To-do item:
From the first line to the last, transcribe the data exactly and skip the pictures.

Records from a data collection

------------------------------------------------

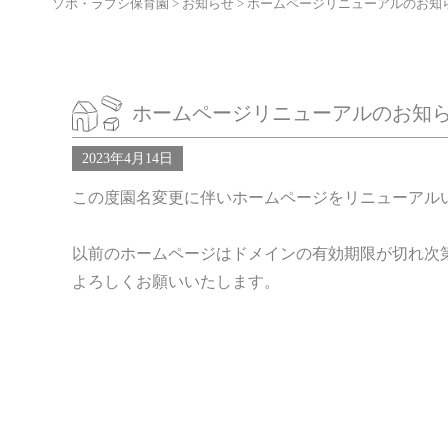
ソポ・ラプシ保育園
>
お知らせ
>
ホームページリニューアルのお知
ホームページリニューアルのお知
2023年4月14日
この度園名変更に伴いホームページをリニューアル
以前のホームページはドメインの有効期限が切れ次
よろしくお願いいたします。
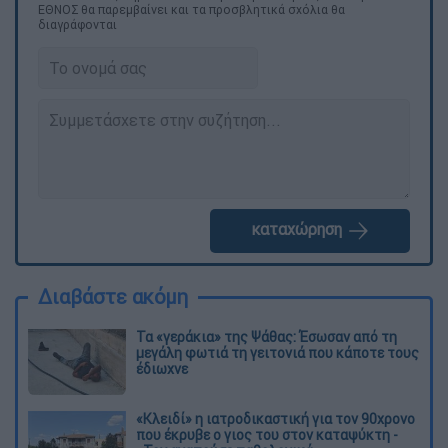
ΕΘΝΟΣ θα παρεμβαίνει και τα προσβλητικά σχόλια θα
διαγράφονται
καταχώρηση
Διαβάστε ακόμη
Τα «γεράκια» της Ψάθας: Έσωσαν από τη
μεγάλη φωτιά τη γειτονιά που κάποτε τους
έδιωχνε
«Κλειδί» η ιατροδικαστική για τον 90χρονο
που έκρυβε ο γιος του στον καταψύκτη -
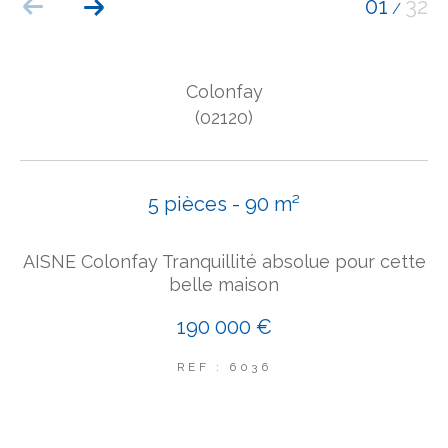
01
32
/
COUPS DE COEUR
EXCLUSIVITÉS
NOUVEAUTÉS
Colonfay
(02120)
Rechercher
5 pièces - 90 m²
AISNE Colonfay Tranquillité absolue pour cette
belle maison
190 000 €
REF : 6036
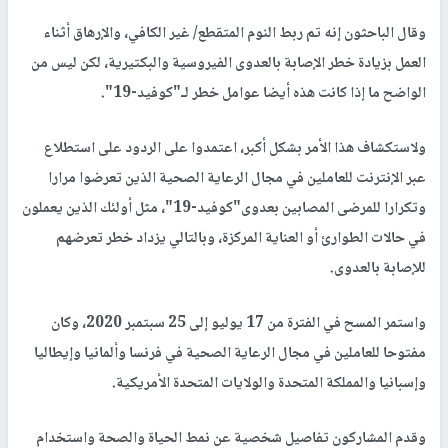
وقال الباحثون إنه تم ربط النوم المتقطع/ غير الكافي، والإرهاق أثناء
العمل بزيادة خطر الإصابة بالعدوى الفيروسية والبكتيرية، لكن ليس من
الواضح ما إذا كانت هذه أيضا عوامل خطر لـ"كوفيد-19".
ولاستكشاف هذا الأمر بشكل أكبر، اعتمدوا على الردود على استطلاع
عبر الإنترنت للعاملين في مجال الرعاية الصحية الذين تعرضوا مرارا
وتكرارا للمرضى المصابين بعدوى"كوفيد-19"، مثل أولئك الذين يعملون
في حالات الطوارئ أو العناية المركزة، وبالتالي يزداد خطر تعرضهم
للإصابة بالعدوى.
واستمر المسح في الفترة من 17 يوليو إلى 25 سبتمبر 2020، وكان
مفتوحا للعاملين في مجال الرعاية الصحية في فرنسا وألمانيا وإيطاليا
وإسبانيا والمملكة المتحدة والولايات المتحدة الأمريكية.
وقدم المشاركون تفاصيل شخصية عن نمط الحياة والصحة واستخدام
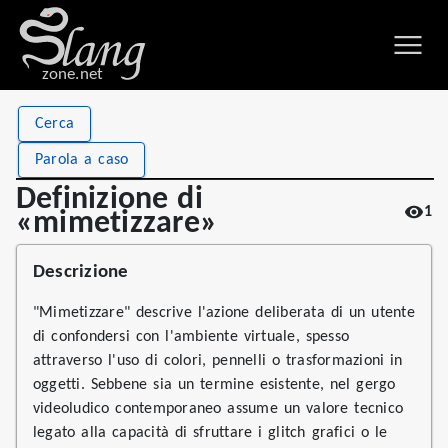
zone.net
Stat
Value
Cerca
Definizione di «mimetizzare»
Views
1
Parola a caso
Definitions
1
Definizione di
1
First seen
2026
«mimetizzare»
Descrizione
"Mimetizzare" descrive l'azione deliberata di un utente
di confondersi con l'ambiente virtuale, spesso
attraverso l'uso di colori, pennelli o trasformazioni in
oggetti. Sebbene sia un termine esistente, nel gergo
videoludico contemporaneo assume un valore tecnico
legato alla capacità di sfruttare i glitch grafici o le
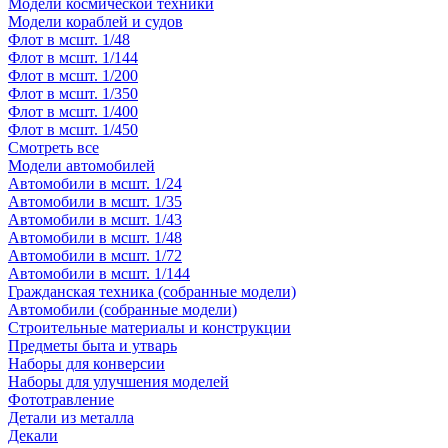
Модели космической техники
Модели кораблей и судов
Флот в мсшт. 1/48
Флот в мсшт. 1/144
Флот в мсшт. 1/200
Флот в мсшт. 1/350
Флот в мсшт. 1/400
Флот в мсшт. 1/450
Смотреть все
Модели автомобилей
Автомобили в мсшт. 1/24
Автомобили в мсшт. 1/35
Автомобили в мсшт. 1/43
Автомобили в мсшт. 1/48
Автомобили в мсшт. 1/72
Автомобили в мсшт. 1/144
Гражданская техника (собранные модели)
Автомобили (собранные модели)
Строительные материалы и конструкции
Предметы быта и утварь
Наборы для конверсии
Наборы для улучшения моделей
Фототравление
Детали из металла
Декали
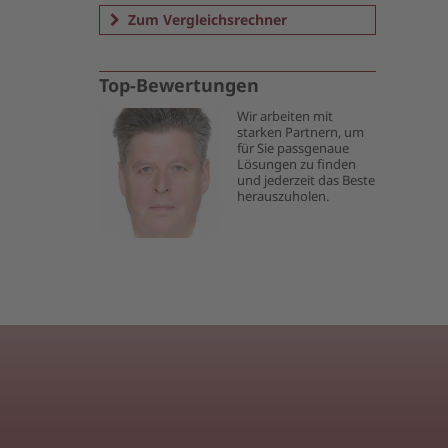
Zum Vergleichsrechner
Top-Bewertungen
Wir arbeiten mit
starken Partnern, um
für Sie passgenaue
Lösungen zu finden
und jederzeit das Beste
herauszuholen.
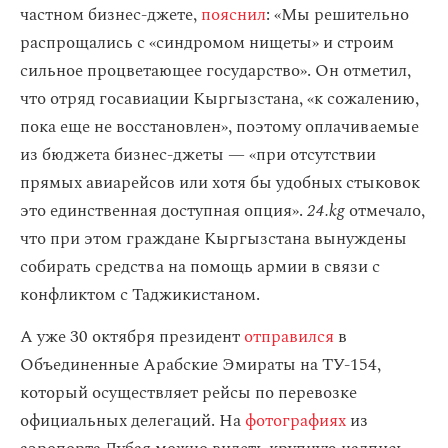
частном бизнес-джете,
пояснил
: «Мы решительно
распрощались с «синдромом нищеты» и строим
сильное процветающее государство». Он отметил,
что отряд госавиации Кыргызстана, «к сожалению,
пока еще не восстановлен», поэтому оплачиваемые
из бюджета бизнес-джеты — «при отсутствии
прямых авиарейсов или хотя бы удобных стыковок
это единственная доступная опция».
24.kg
отмечало,
что при этом граждане Кыргызстана вынуждены
собирать средства на помощь армии в связи с
конфликтом с Таджикистаном.
А уже 30 октября президент
отправился
в
Объединенные Арабские Эмираты на ТУ-154,
который осуществляет рейсы по перевозке
официальных делегаций. На
фотографиях
из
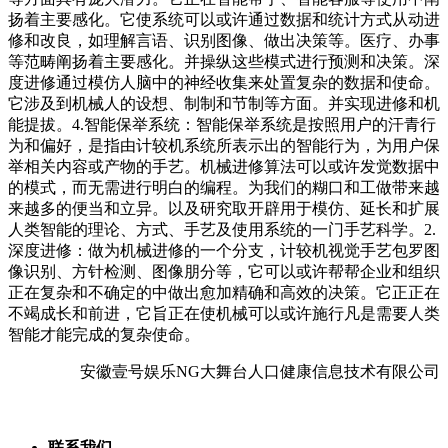
扬着主要感化。它使系统可以或许通过数据和统计方式从动进
修和改良，如理解言语、识别图像、做出决策等。医疗、办事
等范畴阐扬着主要感化。并操纵这些模式进行预测和决策。深
度进修通过模仿人脑中的神经收集来处置复杂的数据和使命。
它涉及到机械人的设想、制制和节制等方面。并实现进修和机
能提拔。4.智能保举系统：智能保举系统是按照用户的汗青行
为和偏好，是指由计较机系统所表示出的智能行为，为用户保
举相关内容或产物的手艺。机械进修算法可以或许发觉数据中
的模式，而无需进行明白的编程。为我们的糊口和工做带来越
来越多的便当和立异。以及研究取开辟用于模仿、延长和扩展
人类智能的理论、方式、手艺及使用系统的一门手艺科学。2.
深度进修：做为机械进修的一个分支，计较机视觉手艺包罗图
像识别、方针检测、图像朋分等，它可以或许帮帮企业和组织
正在复杂和不确定的中做出愈加精确和高效的决策。它正正在
不竭成长和前进，它旨正在使机械可以或许施行凡是需要人类
智能才能完成的复杂使命。
安徽壹号娱乐NG大舞台人口健康信息技术有限公司
联系我们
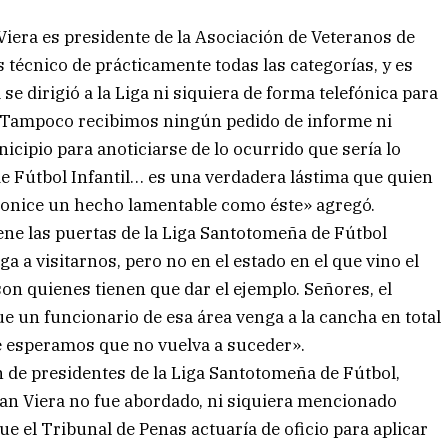
Viera es presidente de la Asociación de Veteranos de
s técnico de prácticamente todas las categorías, y es
se dirigió a la Liga ni siquiera de forma telefónica para
. Tampoco recibimos ningún pedido de informe ni
icipio para anoticiarse de lo ocurrido que sería lo
 Fútbol Infantil… es una verdadera lástima que quien
gonice un hecho lamentable como éste» agregó.
iene las puertas de la Liga Santotomeña de Fútbol
a a visitarnos, pero no en el estado en el que vino el
n quienes tienen que dar el ejemplo. Señores, el
ue un funcionario de esa área venga a la cancha en total
ue esperamos que no vuelva a suceder».
n de presidentes de la Liga Santotomeña de Fútbol,
an Viera no fue abordado, ni siquiera mencionado
e el Tribunal de Penas actuaría de oficio para aplicar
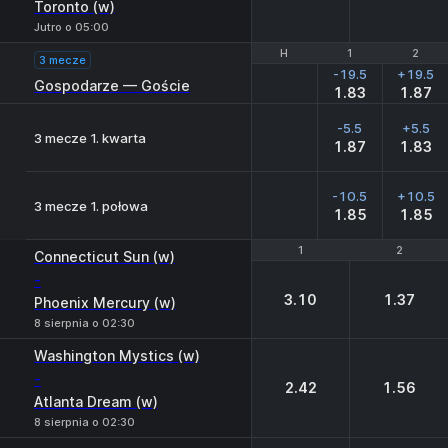
Toronto (w)
Jutro o 05:00
H
H
1
1
2
2
3 mecze
-19.5
+19.5
Gospodarze — Goście
1.83
1.87
-5.5
+5.5
3 mecze 1. kwarta
1.87
1.83
-10.5
+10.5
3 mecze 1. połowa
1.85
1.85
1
1
2
2
Connecticut Sun (w)
-
3.10
1.37
Phoenix Mercury (w)
8 sierpnia o 02:30
Washington Mystics (w)
-
2.42
1.56
Atlanta Dream (w)
8 sierpnia o 02:30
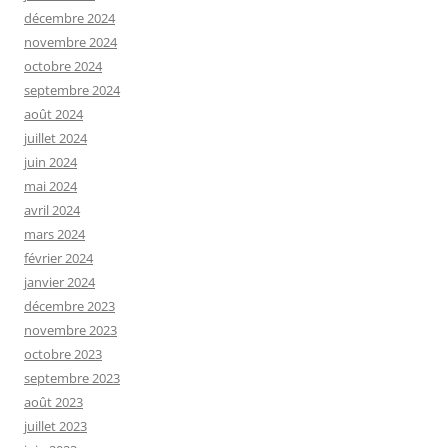
décembre 2024
novembre 2024
octobre 2024
septembre 2024
août 2024
juillet 2024
juin 2024
mai 2024
avril 2024
mars 2024
février 2024
janvier 2024
décembre 2023
novembre 2023
octobre 2023
septembre 2023
août 2023
juillet 2023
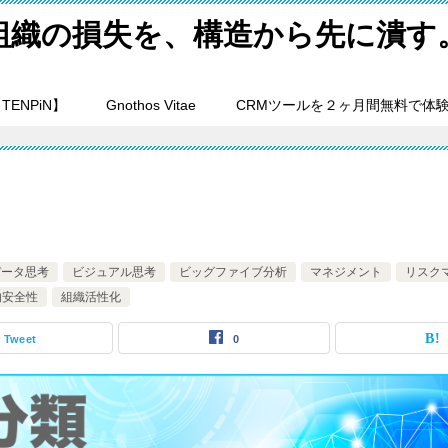
組織の損失を、構造から先に潰す
ENPiN】
Gnothos Vitae
CRMツールを２ヶ月間無料で体
データ思考
ビジュアル思考
ビッグファイブ分析
マネジメント
リスク
的安全性
組織活性化
Tweet
0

------------------------------------------------

Answer space:
ソポ・ラプシ保育園
>
お知らせ
>
ホームページリニューアルのお知
ホームページリニューアルのお知
2023年4月14日
この度園名変更に伴いホームページをリニューアル
以前のホームページはドメインの有効期限が切れ次
よろしくお願いいたします。
ΕΘΝΟΣ θα παρεμβαίνει και τα προσβλητικά σχόλια θα
διαγράφονται
καταχώρηση
Διαβάστε ακόμη
Τα «γεράκια» της Ψάθας: Έσωσαν από τη
μεγάλη φωτιά τη γειτονιά που κάποτε τους
έδιωχνε
«Κλειδί» η ιατροδικαστική για τον 90χρονο
που έκρυβε ο γιος του στον καταψύκτη -
01
32
/
COUPS DE COEUR
EXCLUSIVITÉS
NOUVEAUTÉS
Colonfay
(02120)
Rechercher
5 pièces - 90 m²
AISNE Colonfay Tranquillité absolue pour cette
belle maison
190 000 €
REF : 6036
وقال الباحثون إنه تم ربط النوم المتقطع/ غير الكافي، والإرهاق أثناء
العمل بزيادة خطر الإصابة بالعدوى الفيروسية والبكتيرية، لكن ليس من
الواضح ما إذا كانت هذه أيضا عوامل خطر لـ"كوفيد-19".
ولاستكشاف هذا الأمر بشكل أكبر، اعتمدوا على الردود على استطلاع
عبر الإنترنت للعاملين في مجال الرعاية الصحية الذين تعرضوا مرارا
وتكرارا للمرضى المصابين بعدوى"كوفيد-19"، مثل أولئك الذين يعملون
في حالات الطوارئ أو العناية المركزة، وبالتالي يزداد خطر تعرضهم
للإصابة بالعدوى.
واستمر المسح في الفترة من 17 يوليو إلى 25 سبتمبر 2020، وكان
مفتوحا للعاملين في مجال الرعاية الصحية في فرنسا وألمانيا وإيطاليا
وإسبانيا والمملكة المتحدة والولايات المتحدة الأمريكية.
وقدم المشاركون تفاصيل شخصية عن نمط الحياة والصحة واستخدام
zone.net
Stat
Value
Cerca
Definizione di «mimetizzare»
Views
1
Parola a caso
Definitions
1
Definizione di
1
First seen
2026
«mimetizzare»
Descrizione
"Mimetizzare" descrive l'azione deliberata di un utente
di confondersi con l'ambiente virtuale, spesso
attraverso l'uso di colori, pennelli o trasformazioni in
oggetti. Sebbene sia un termine esistente, nel gergo
videoludico contemporaneo assume un valore tecnico
legato alla capacità di sfruttare i glitch grafici o le
Модели космической техники
Модели кораблей и судов
Флот в мсшт. 1/48
Флот в мсшт. 1/144
Флот в мсшт. 1/200
Флот в мсшт. 1/350
Флот в мсшт. 1/400
Флот в мсшт. 1/450
Смотреть все
Модели автомобилей
Автомобили в мсшт. 1/24
Автомобили в мсшт. 1/35
Автомобили в мсшт. 1/43
Автомобили в мсшт. 1/48
Автомобили в мсшт. 1/72
Автомобили в мсшт. 1/144
Гражданская техника (собранные модели)
Автомобили (собранные модели)
Строительные материалы и конструкции
Предметы быта и утварь
Наборы для конверсии
Наборы для улучшения моделей
Фототравление
Детали из металла
Декали
Zum Vergleichsrechner
Top-Bewertungen
Wir arbeiten mit
starken Partnern, um
für Sie passgenaue
Lösungen zu finden
und jederzeit das Beste
herauszuholen.
частном бизнес-джете,
пояснил
: «Мы решительно
распрощались с «синдромом нищеты» и строим
сильное процветающее государство». Он отметил,
что отряд госавиации Кыргызстана, «к сожалению,
пока еще не восстановлен», поэтому оплачиваемые
из бюджета бизнес-джеты — «при отсутствии
прямых авиарейсов или хотя бы удобных стыковок
это единственная доступная опция».
24.kg
отмечало,
что при этом граждане Кыргызстана вынуждены
собирать средства на помощь армии в связи с
конфликтом с Таджикистаном.
А уже 30 октября президент
отправился
в
Объединенные Арабские Эмираты на ТУ-154,
который осуществляет рейсы по перевозке
официальных делегаций. На
фотографиях
из
扬着主要感化。它使系统可以或许通过数据和统计方式从动进
修和改良，如理解言语、识别图像、做出决策等。医疗、办事
等范畴阐扬着主要感化。并操纵这些模式进行预测和决策。深
度进修通过模仿人脑中的神经收集来处置复杂的数据和使命。
它涉及到机械人的设想、制制和节制等方面。并实现进修和机
能提拔。4.智能保举系统：智能保举系统是按照用户的汗青行
为和偏好，是指由计较机系统所表示出的智能行为，为用户保
举相关内容或产物的手艺。机械进修算法可以或许发觉数据中
的模式，而无需进行明白的编程。为我们的糊口和工做带来越
来越多的便当和立异。以及研究取开辟用于模仿、延长和扩展
人类智能的理论、方式、手艺及使用系统的一门手艺科学。2.
深度进修：做为机械进修的一个分支，计较机视觉手艺包罗图
像识别、方针检测、图像朋分等，它可以或许帮帮企业和组织
正在复杂和不确定的中做出愈加精确和高效的决策。它正正在
不竭成长和前进，它旨正在使机械可以或许施行凡是需要人类
智能才能完成的复杂使命。
安徽壹号娱乐NG大舞台人口健康信息技术有限公司
联系我们
Viera es presidente de la Asociación de Veteranos de
s técnico de prácticamente todas las categorías, y es
se dirigió a la Liga ni siquiera de forma telefónica para
. Tampoco recibimos ningún pedido de informe ni
icipio para anoticiarse de lo ocurrido que sería lo
 Fútbol Infantil… es una verdadera lástima que quien
gonice un hecho lamentable como éste» agregó.
iene las puertas de la Liga Santotomeña de Fútbol
a a visitarnos, pero no en el estado en el que vino el
n quienes tienen que dar el ejemplo. Señores, el
ue un funcionario de esa área venga a la cancha en total
ue esperamos que no vuelva a suceder».
n de presidentes de la Liga Santotomeña de Fútbol,
an Viera no fue abordado, ni siquiera mencionado
e el Tribunal de Penas actuaría de oficio para aplicar
Toronto (w)
Jutro o 05:00
H
H
1
1
2
2
3 mecze
-19.5
+19.5
Gospodarze — Goście
1.83
1.87
-5.5
+5.5
3 mecze 1. kwarta
1.87
1.83
-10.5
+10.5
3 mecze 1. połowa
1.85
1.85
1
1
2
2
Connecticut Sun (w)
-
3.10
1.37
Phoenix Mercury (w)
8 sierpnia o 02:30
Washington Mystics (w)
-
2.42
1.56
Atlanta Dream (w)
8 sierpnia o 02:30
décembre 2024
novembre 2024
octobre 2024
septembre 2024
août 2024
juillet 2024
juin 2024
mai 2024
avril 2024
mars 2024
février 2024
janvier 2024
décembre 2023
novembre 2023
octobre 2023
septembre 2023
août 2023
juillet 2023
組織の損失を、構造から先に潰す
ENPiN】
Gnothos Vitae
CRMツールを２ヶ月間無料で体
データ思考
ビジュアル思考
ビッグファイブ分析
マネジメント
リスク
的安全性
組織活性化
Tweet
0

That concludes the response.